Le temps passe, je rentre. Juan commence à me répéter que, parce qu’il est mon ami, je devrais lui offrir un cadeau. Naïvement, je crois au départ qu’il me demande quelque chose de spécifiquement français – que je n’ai pas -, et bien vite je vois qu’il veut parler d’argent. Il sait parfaitement que le prix des bières que j’ai payées équivalent à 3 ou 4 euros, et que cette somme est faible en France. Je refuse, mais continue mon chemin vers l’hôtel, sur la même route qu’eux. Juan commence alors à me haranguer sur un débit vocal bien trop rapide pour que je puisse comprendre. Je continue ma route les mains dans les poches. Et ce pendant plusieurs minutes. Certainement qu’il me traite de radin ou d’ingrat. Maria me propose de reprendre des gâteaux apéritifs qu’ils avaient achetés avec mes deniers. Ils sont toujours aussi mauvais. Lorsque je refuse d’en reprendre, je me justifie en disant que je n’ai pas faim. Elle répond : « Moi, si ». Finalement, réalisant que son frère n’est pas très convaincant, elle m’arrête, m’explique qu’elle a faim, sans m’expliquer clairement – c’est-à-dire compte tenu de mon faible niveau d’hispanophonie - ce qui leur faisait défaut. Je finis par lâcher dix pesos convertibles, soit un petit salaire mensuel, puis nos chemins se séparent. Cela tombait bien : le temps pressait vraiment pour rejoindre l’hôtel, et un autre de leur parent venait d’arriver, pour lequel Juan me demandait encore de la monnaie.

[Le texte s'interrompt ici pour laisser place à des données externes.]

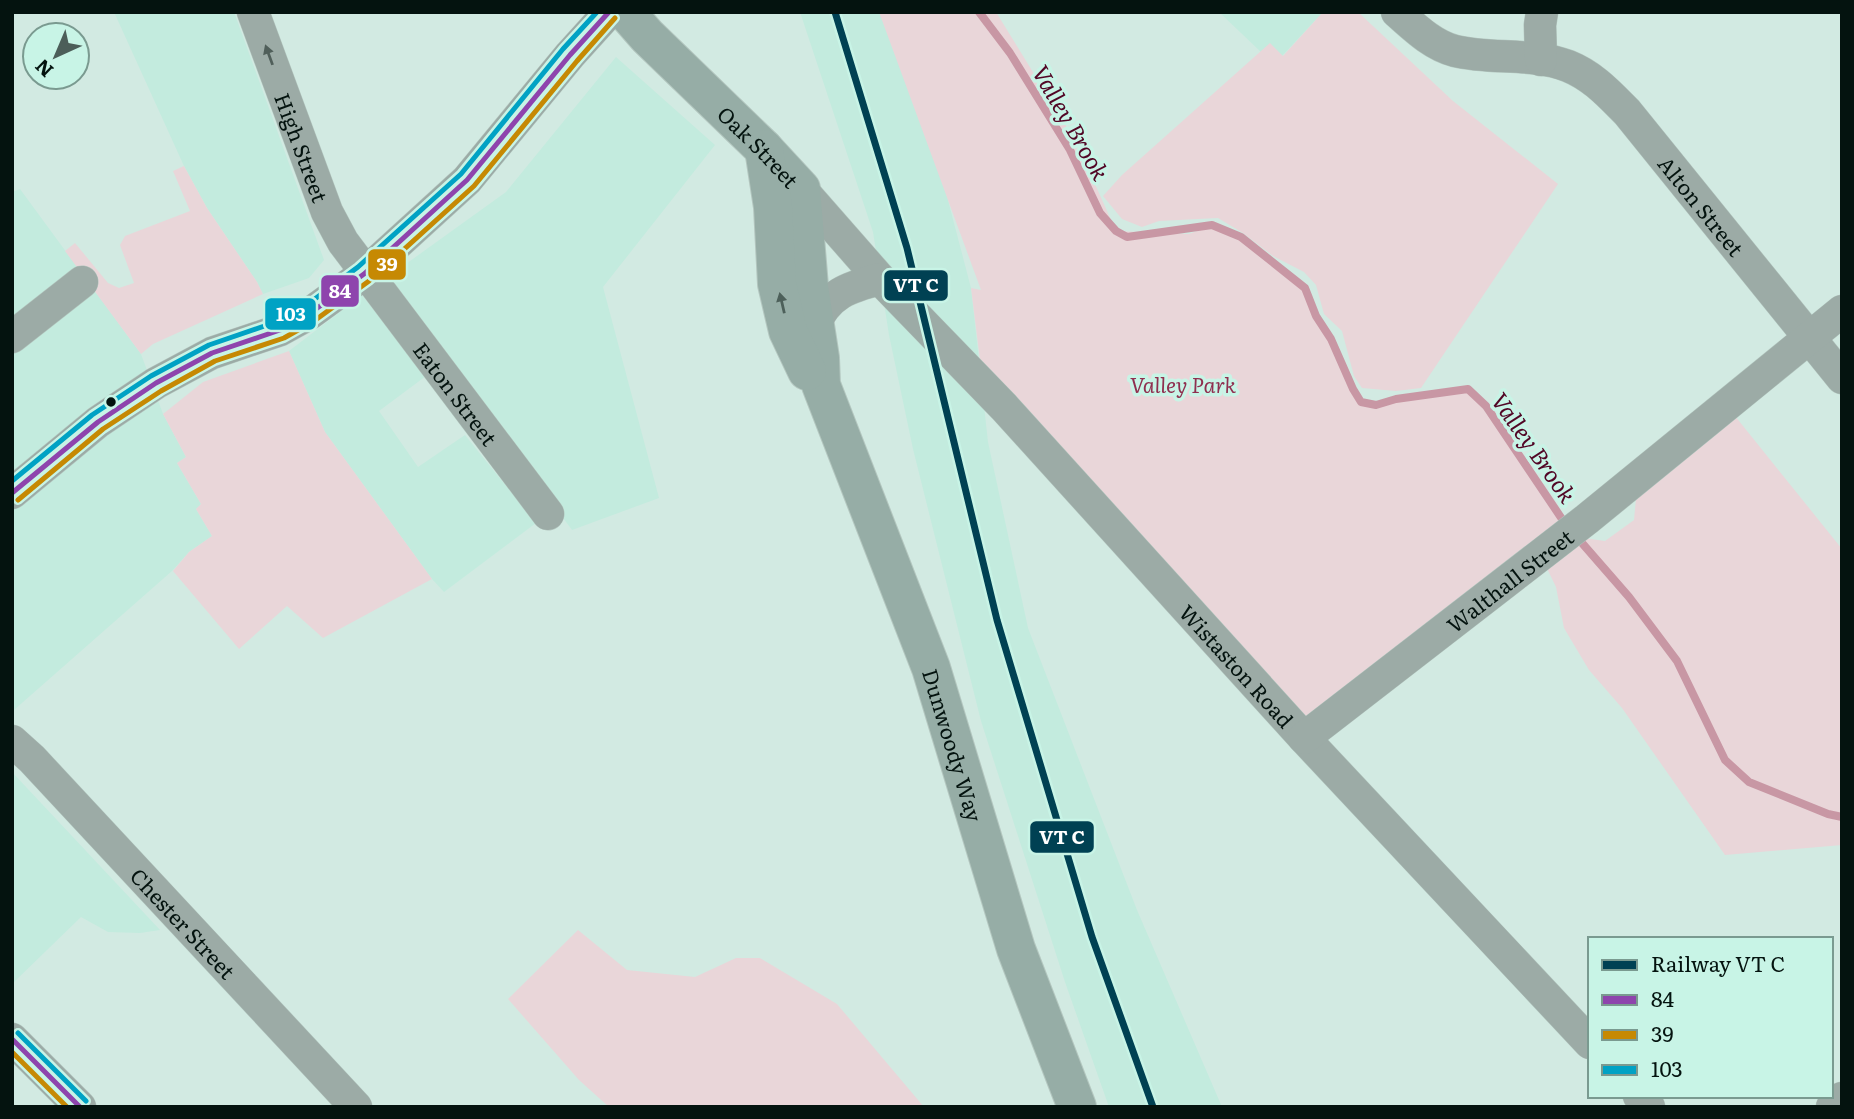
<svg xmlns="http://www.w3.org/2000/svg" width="1854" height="1119" font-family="Literata,serif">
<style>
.built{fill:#c3ebde}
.green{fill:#e9d6d9}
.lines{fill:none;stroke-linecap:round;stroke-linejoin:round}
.stream{stroke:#c897a4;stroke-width:8}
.minor-casing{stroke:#b3c6bf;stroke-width:33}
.major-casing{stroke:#b3c6bf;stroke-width:40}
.minor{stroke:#9caba6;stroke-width:32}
.major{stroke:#96ada6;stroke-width:38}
.bus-1-casing{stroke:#c8f4e6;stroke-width:10}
.bus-2-casing{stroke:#c8f4e6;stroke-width:10}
.bus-3-casing{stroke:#c8f4e6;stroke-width:10}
.bus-1{stroke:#8e44ad;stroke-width:5}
.bus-2{stroke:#c68903;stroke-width:5}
.bus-3{stroke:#00a2c4;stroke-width:5}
.rail-1-casing{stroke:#c8f4e6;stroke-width:12}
.rail-1{stroke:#004153;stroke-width:7}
.oneway{fill:#505f5a}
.oneway2{fill:#4d605a}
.bus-dot{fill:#04130f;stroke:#c8f4e6;stroke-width:2.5}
.labels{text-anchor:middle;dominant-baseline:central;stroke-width:7;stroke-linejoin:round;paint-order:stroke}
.street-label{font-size:21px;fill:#04130f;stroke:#c8f4e6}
.park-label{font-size:21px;font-style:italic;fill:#8f2f4f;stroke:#c8f4e6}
.water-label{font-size:23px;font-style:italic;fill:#510625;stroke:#c8f4e6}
.line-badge{stroke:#c8f4e6;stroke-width:2.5}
.badge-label{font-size:19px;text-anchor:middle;font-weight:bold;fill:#fff}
</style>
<rect width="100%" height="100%" fill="#d2eae2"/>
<path class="built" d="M114,12H234L324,260L309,278L263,294L257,282L207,208L184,166Z
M800,12H883L933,143L971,288L988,442L1028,628L1137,910L1222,1107H1109L1065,982L981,721L913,449L889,335L873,232Z
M1219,12H1323L1282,56L1270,44L1261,52Z
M616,57L715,145L603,287L659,498L572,530L390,286L392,274L506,192Z
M20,189L141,354L163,414L186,457L177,463L201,504L196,509L212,536L189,552L172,571L14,710L12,192Z
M362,295L426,376L379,411L418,467L465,435L536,523L444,592L432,579L325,432L289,351Z
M12,772L160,930L140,933L108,932L81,917L12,984Z"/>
<path class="green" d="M879,12H996L1077,144L1116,231L1189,234L1212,225L1241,237L1305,288L1353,389L1361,402L1376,405L1396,399L1468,389L1526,465L1557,513L1560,539L1576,537L1605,541L1634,520L1638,477L1731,411L1842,549V845L1725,855L1622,708L1589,670L1564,628L1556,587L1540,554L1304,738L983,384L971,288L981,290Z
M1323,12H1358L1453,101L1558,184L1421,388L1396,391L1362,388L1354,376L1342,331L1324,314L1316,285L1304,272L1273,256L1243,233L1218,218L1159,221L1142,227L1122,219L1103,196L1122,175L1270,43L1283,56Z
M184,166L207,208L257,282L263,294L153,344L141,354L65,251L75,243L108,283L119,288L134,283L120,245L125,236L190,211L173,171Z
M289,351L325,432L432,579L323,638L287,606L239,649L173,571L189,552L212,536L196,509L201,504L177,463L186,457L163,414L203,382Z
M578,930L627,970L695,977L736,958H760L837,1004L924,1107H609L579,1080L508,999Z"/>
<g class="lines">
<path class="stream" d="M979,12L1010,53L1070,150L1100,213L1116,231L1127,237L1212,225L1241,237L1305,288L1316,316L1331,339L1353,389L1361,402L1376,405L1396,399L1468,389L1486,406L1566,525
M1575,535L1629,597L1677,661L1725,760L1749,782L1828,814L1842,817"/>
<defs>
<g id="minor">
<path id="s1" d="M253,12L327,212L343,242L548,514"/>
<path id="s2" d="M1397,12C1414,27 1432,45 1455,51C1492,60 1532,52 1568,66C1593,76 1609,94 1627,112L1842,378"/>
<path d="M1541,60L1540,25L1542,12"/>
<path id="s3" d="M801,189L880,279L1004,407L1304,738L1590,1043"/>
<path d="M814,326C827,294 849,287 880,279"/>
<path d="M12,337L82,282"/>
<path d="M12,493L98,422L156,383L212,353L280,330L309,314L364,274L467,180L570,55L609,12"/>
<path id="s4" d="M1304,738L1587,519L1842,311"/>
<path id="s5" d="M12,741L32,759L356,1107"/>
<path d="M12,1039L80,1107"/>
<path d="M1639,1096L1649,1107"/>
<path d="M1832,1107L1842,1098"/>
</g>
<g id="major">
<path id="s6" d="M626,12L647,36L764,149L801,189L809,287L820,358L821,385L931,668L1016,949L1077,1107"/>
<path d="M764,149L773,207L777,284L788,331L807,371"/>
</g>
</defs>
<use href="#minor" class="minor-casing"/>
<use href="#major" class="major-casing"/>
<use href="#minor" class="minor"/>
<use href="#major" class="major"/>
<defs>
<path id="bus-1" d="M12,493L98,422L156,383L212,353L280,330L309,314L364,274L467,180L570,55L609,12
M12,1039L80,1107"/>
<path id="bus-2" d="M18,500L103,429L161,391L215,361L284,338L314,321L369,281L474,186L577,61L615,18
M12,1052L67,1107"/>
<path id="bus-3" d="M12,481L92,415L151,376L209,345L276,322L304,307L358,267L461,174L563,49L597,12
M18,1033L86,1101"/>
</defs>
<use href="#bus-1" class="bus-1-casing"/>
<use href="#bus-2" class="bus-2-casing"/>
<use href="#bus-3" class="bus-3-casing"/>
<use href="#bus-1" class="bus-1"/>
<use href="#bus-2" class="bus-2"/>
<use href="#bus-3" class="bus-3"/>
<defs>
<path id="rail-1" d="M835,12L907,248L997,620L1092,937L1153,1107"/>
</defs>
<use href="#rail-1" class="rail-1-casing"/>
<use href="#rail-1" class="rail-1"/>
</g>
<defs><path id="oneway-solid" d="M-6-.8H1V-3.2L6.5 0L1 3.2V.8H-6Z" transform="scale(1.75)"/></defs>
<use class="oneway" href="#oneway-solid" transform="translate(269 55) rotate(-110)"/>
<use class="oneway2" href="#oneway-solid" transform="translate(782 303) rotate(-103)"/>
<circle class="bus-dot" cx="111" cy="402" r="6"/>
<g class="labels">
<g class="street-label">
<text stroke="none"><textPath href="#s1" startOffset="144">High Street</textPath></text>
<text stroke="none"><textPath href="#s6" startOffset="189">Oak Street</textPath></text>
<text stroke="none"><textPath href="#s2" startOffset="380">Alton Street</textPath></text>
<text stroke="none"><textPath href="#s1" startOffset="436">Eaton Street</textPath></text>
<text stroke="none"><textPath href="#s4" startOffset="259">Walthall Street</textPath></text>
<text stroke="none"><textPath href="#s3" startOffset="646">Wistaston Road</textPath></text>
<text stroke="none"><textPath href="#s6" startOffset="830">Dunwoody Way</textPath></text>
<text stroke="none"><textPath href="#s5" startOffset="250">Chester Street</textPath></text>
</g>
<g class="park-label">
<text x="1183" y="383">Valley Park</text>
</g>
<g class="water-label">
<text transform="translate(1072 122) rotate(60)">Valley Brook</text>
<text transform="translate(1535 447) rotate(55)">Valley Brook</text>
</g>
</g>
<g class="line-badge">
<rect x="367" y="248" width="40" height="33" rx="7" fill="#c68903"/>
<rect x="883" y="269" width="66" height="33" rx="7" fill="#004153"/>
<rect x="320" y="274" width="40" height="34" rx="7" fill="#8e44ad"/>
<rect x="264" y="297" width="53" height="34" rx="7" fill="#00a2c4"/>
<rect x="1029" y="820" width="66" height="34" rx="7" fill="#004153"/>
</g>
<g class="badge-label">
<text x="387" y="271">39</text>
<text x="916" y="292">VT C</text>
<text x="340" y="298">84</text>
<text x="291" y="321">103</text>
<text x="1062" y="844">VT C</text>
</g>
<rect width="1854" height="1119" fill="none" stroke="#04130f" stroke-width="28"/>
<rect x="1588" y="937" width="245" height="161" fill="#c8f4e6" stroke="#7a9a90" stroke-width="2"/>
<rect x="1602" y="960" width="35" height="10" fill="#004153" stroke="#7a9a90" stroke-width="2"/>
<text x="1651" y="972" font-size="21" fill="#04130f">Railway VT C</text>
<rect x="1602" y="995" width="35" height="10" fill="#8e44ad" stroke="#7a9a90" stroke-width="2"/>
<text x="1651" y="1007" font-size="21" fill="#04130f">84</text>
<rect x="1602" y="1030" width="35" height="10" fill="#c68903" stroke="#7a9a90" stroke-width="2"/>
<text x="1651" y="1042" font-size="21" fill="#04130f">39</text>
<rect x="1602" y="1065" width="35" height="10" fill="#00a2c4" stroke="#7a9a90" stroke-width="2"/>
<text x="1651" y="1077" font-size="21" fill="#04130f">103</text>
<g transform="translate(56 56) rotate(224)"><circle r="33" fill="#c8f4e6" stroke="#7a9a90" stroke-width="2"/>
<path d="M0-5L12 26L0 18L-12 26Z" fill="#4c5e59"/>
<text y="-10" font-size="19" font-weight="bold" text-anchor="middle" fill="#04130f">N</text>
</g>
</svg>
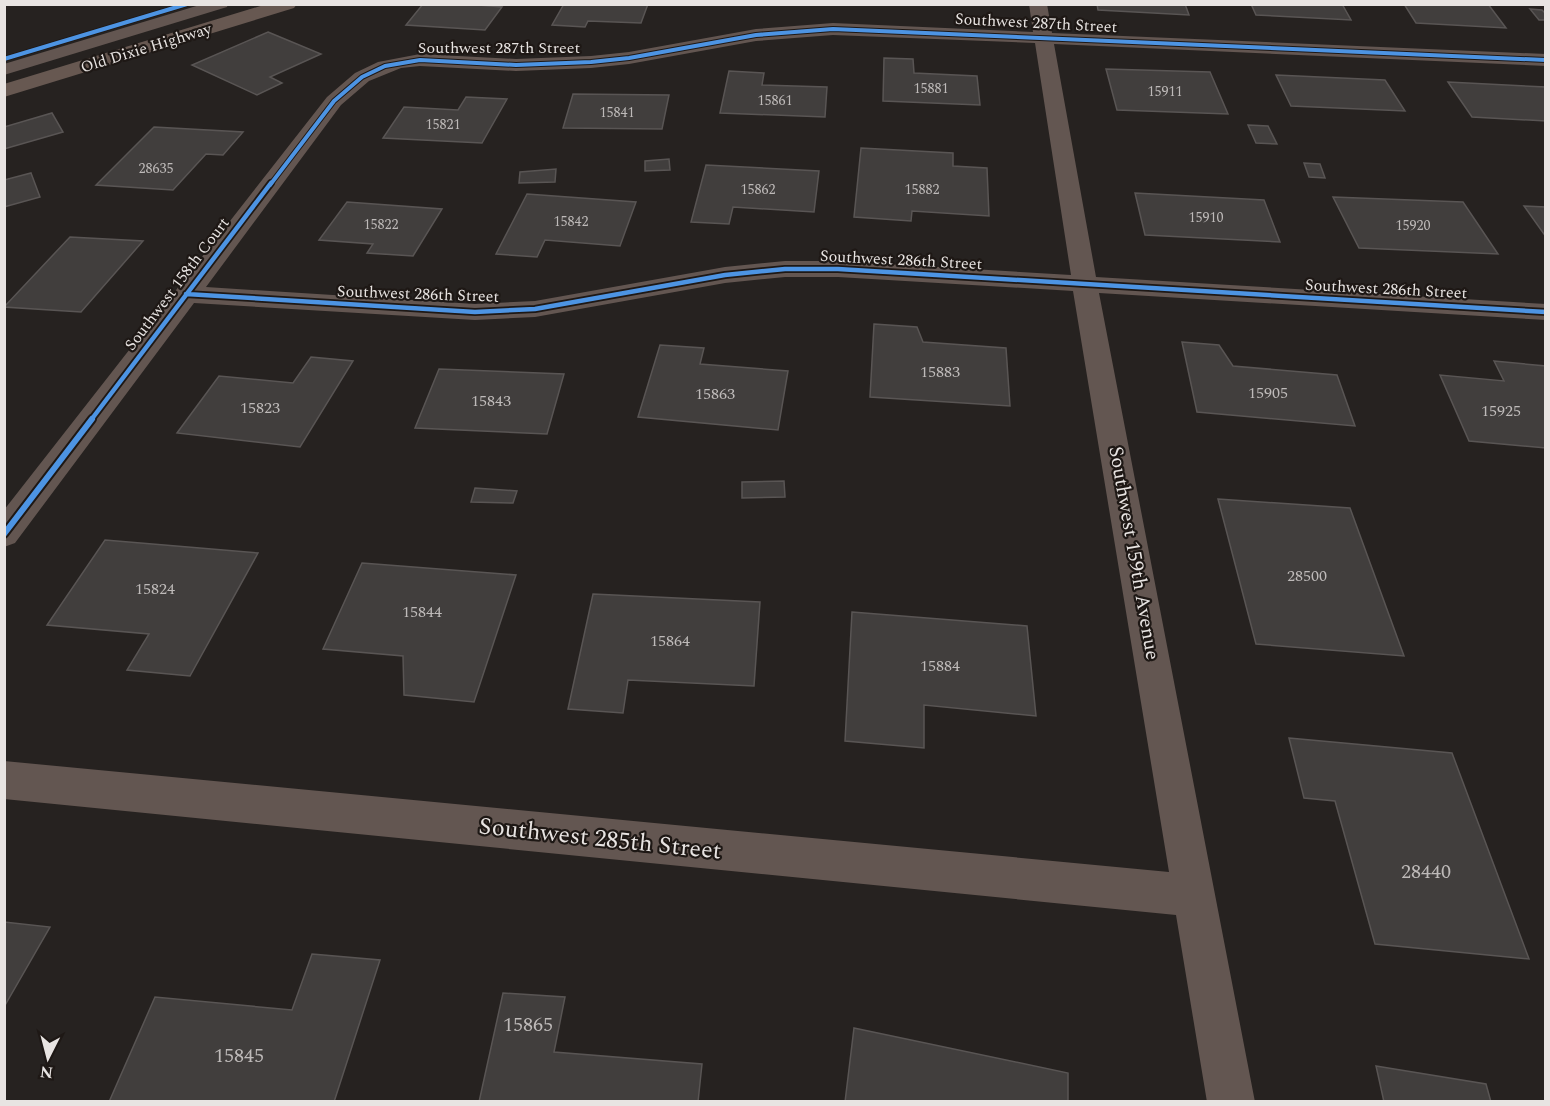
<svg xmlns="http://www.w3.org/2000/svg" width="1550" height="1106" viewBox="0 0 1550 1106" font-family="Spectral,serif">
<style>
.building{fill:#413e3d;stroke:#595554;stroke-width:1.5}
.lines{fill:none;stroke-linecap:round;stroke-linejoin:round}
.lane{fill:#635651;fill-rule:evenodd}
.street{fill:#635651;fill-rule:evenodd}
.secondary{fill:#675851;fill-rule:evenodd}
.cycleway-far2-casing{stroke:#1e1815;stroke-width:6}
.cycleway-far1-casing{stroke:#1e1815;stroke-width:8}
.cycleway-casing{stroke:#1e1815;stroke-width:10}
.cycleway-far2{stroke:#4d94e3;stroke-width:4}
.cycleway-far1{stroke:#4d94e3;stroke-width:4.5}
.cycleway{stroke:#4d94e3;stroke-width:6}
.labels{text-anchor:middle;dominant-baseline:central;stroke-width:4.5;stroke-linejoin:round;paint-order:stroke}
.far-number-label{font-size:14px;fill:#bebab9}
.far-street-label{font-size:16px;fill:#e8e4e2;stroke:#1e1815}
.number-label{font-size:16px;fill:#bebab9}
.street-label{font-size:20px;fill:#e8e4e2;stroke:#1e1815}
.near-number-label{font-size:20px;fill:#bebab9}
.near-street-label{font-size:24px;fill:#e8e4e2;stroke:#1e1815}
</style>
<rect width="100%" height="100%" fill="#262220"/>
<path class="building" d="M423 4H466L502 7 485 30 406 25Z
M564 4H648L641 23 588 21 585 27 552 25Z
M1097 4H1185L1189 15 1098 10Z
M1251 4H1342L1351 20 1256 15Z
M1404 4H1488L1506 28 1416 23Z
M1530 9 1542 10 1546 14V20H1539Z
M268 32 321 54 270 77 282 83 257 95 192 65Z
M884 58 913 59 914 73 977 76 980 105 883 101Z
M1106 69 1210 72 1228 114 1117 110Z
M729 71 764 73 762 85 827 87 825 117 720 113Z
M1276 75 1385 80 1405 111 1291 106Z
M1448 82 1546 87V121L1472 117Z
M573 94 669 95 662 129 563 128Z
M466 97 507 99 482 143 383 138 404 107 458 110Z
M52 113 63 132 4 149V127Z
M1248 125 1268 126 1277 144 1256 143Z
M154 127 243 132 223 155 206 154 173 190 96 185Z
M861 148 953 153V166L987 168 989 216 912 211 911 221 854 217Z
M669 159 670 170 645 171V161Z
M1304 163 1320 164 1325 178 1309 177Z
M706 165 819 171 814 212 733 207 729 224 691 222Z
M556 169 555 182 519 183 520 172Z
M31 173 40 197 4 207V180Z
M1135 193 1264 200 1280 242 1145 235Z
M527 194 636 202 620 246 545 240 537 257 496 254Z
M1333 197 1463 202 1498 254 1359 248Z
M347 202 442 209 413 256 367 253 373 244 319 240Z
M1524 206 1546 207V237Z
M70 237 143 241 81 312 4 307Z
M874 324 917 327 923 342 1006 348 1010 406 870 397Z
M1182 342 1219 345 1233 366 1337 375 1355 426 1197 412Z
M660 345 704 348 700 364 788 371 778 430 638 417Z
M311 357 353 361 300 447 177 433 219 376 293 383Z
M1494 361 1546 366V448L1469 441 1440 375 1504 381Z
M439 369 564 374 547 434 415 428Z
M784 481 785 497 742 498V482Z
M475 488 517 491 513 503 471 502Z
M1218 499 1350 508 1404 656 1256 644Z
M105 540 258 553 190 676 127 670 149 634 47 625Z
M362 563 516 575 474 702 404 695 403 656 323 649Z
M593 594 760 602 754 686 628 680 623 713 568 709Z
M852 612 1027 626 1036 716 924 705V748L845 741Z
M1289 738 1452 753 1529 959 1375 944 1335 801 1304 798Z
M4 922 50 927 4 1007Z
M312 954 380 960 334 1102H109L155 997 292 1010Z
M503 993 565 997 554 1052 702 1064 698 1102H479Z
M854 1028 1068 1073V1102H845Z
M1376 1066 1486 1084 1491 1102H1384Z"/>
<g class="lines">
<path class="lane" d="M203 4H228L227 7 4 75V64Z"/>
<path class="street" d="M1029 4H1047L1052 33 1546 54V66L1054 44 1096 277 1546 304V320L1099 293 1255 1102H1207L1176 915 4 799V761L1169 872 1073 291 838 277H785L725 283 535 317 475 320 194 303 15 543 4 547V510L327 97 355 73 378 62 420 54 516 59 591 56 629 52 756 29 833 23 1033 32ZM833 35 1035 43 1071 275 838 261H785L725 267 535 301 475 304 206 287 341 105 369 81 401 68 420 66 516 71 591 68 629 64 756 41Z"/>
<path class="secondary" d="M267 4H297L294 8 4 97V84Z"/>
<g class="cycleway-far2-casing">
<path id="cycleway-far2" d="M4 59 187 4
M270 185 334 101 362 77 385 66 420 60 516 65 591 62 629 58 756 35 833 29 1546 60"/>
</g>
<g class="cycleway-far1-casing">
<path id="cycleway-far1" d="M186 294 475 312 535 309 725 275 785 269H838L1546 312
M91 420 271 183"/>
</g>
<g class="cycleway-casing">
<path id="cycleway" d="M4 534 92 419"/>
</g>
<use href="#cycleway-far2" class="cycleway-far2"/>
<use href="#cycleway-far1" class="cycleway-far1"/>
<use href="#cycleway" class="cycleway"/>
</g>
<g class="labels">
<g class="far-number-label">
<text x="931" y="88">15881</text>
<text x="1165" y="91">15911</text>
<text x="775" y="100">15861</text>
<text x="617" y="112">15841</text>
<text x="443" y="124">15821</text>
<text x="156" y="168">28635</text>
<text x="758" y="189">15862</text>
<text x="922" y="189">15882</text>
<text x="1206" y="217">15910</text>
<text x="571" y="221">15842</text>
<text x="381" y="224">15822</text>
<text x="1413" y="225">15920</text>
</g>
<g class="far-street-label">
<text transform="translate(1036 23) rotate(3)">Southwest 287th Street</text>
<text transform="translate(146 48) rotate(-17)">Old Dixie Highway</text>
<text x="499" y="48">Southwest 287th Street</text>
<text transform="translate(901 260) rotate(3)">Southwest 286th Street</text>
<text transform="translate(177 284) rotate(-53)">Southwest 158th Court</text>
<text transform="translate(1386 289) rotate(3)">Southwest 286th Street</text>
<text transform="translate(418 294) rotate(2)">Southwest 286th Street</text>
</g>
<g class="number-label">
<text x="940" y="372">15883</text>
<text x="1268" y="393">15905</text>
<text x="715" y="394">15863</text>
<text x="491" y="401">15843</text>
<text x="260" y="408">15823</text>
<text x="1501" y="411">15925</text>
<text x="1307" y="576">28500</text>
<text x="155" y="589">15824</text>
<text x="422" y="612">15844</text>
<text x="670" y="641">15864</text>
<text x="940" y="666">15884</text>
</g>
<g class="street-label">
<text transform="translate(1134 553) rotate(80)">Southwest 159th Avenue</text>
</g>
<g class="near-number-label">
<text x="1426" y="872">28440</text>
<text x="528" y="1025">15865</text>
<text x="239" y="1056">15845</text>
</g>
<g class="near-street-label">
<text transform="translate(600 839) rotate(6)">Southwest 285th Street</text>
</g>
</g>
<rect width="1550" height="1106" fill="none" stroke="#e8e4e2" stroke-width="12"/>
<g transform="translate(48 1058) rotate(186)" stroke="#1e1815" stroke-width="4.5" paint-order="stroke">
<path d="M0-4.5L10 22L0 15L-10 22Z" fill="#e8e4e2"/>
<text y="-9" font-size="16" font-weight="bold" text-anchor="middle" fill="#e8e4e2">N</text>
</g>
</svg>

Je préviens : en France ou à Cuba, je suis un bon client pour les mendiants. Et je n’ai pas voulu faire de raisonnement trop rapide : on peut avoir, surtout lorsque l’on est orphelin et étudiant, des ruptures de revenus qui vous donnent intérêt à mendier plutôt que de vendre les meubles. Mais, quand même, beaucoup d’indices vont dans le sens de l’idée selon laquelle ma générosité a été abusée. Des affamés qui, outre leur bonne condition physique apparente, ont l’électricité, la télévision, le lecteur DVD (Juan a aussi répondu par l’affirmative quand je lui ai demandé s’il avait une voiture), et surtout, qui me demandent en priorité de leur offrir des bières, ainsi qu’à certains de leurs amis, cela fait louche, même s’il se peut qu’ils aient réellement faim à moyen terme. A Cuba comme dans tous les pays du Tiers-Monde, le touriste reste une pompe à fric. Ce qui est plus surprenant dans une île qui aurait, paraît-il, été réduite à la famine par le socialisme, est qu’il n’y ait pas beaucoup plus de Juan et de Maria.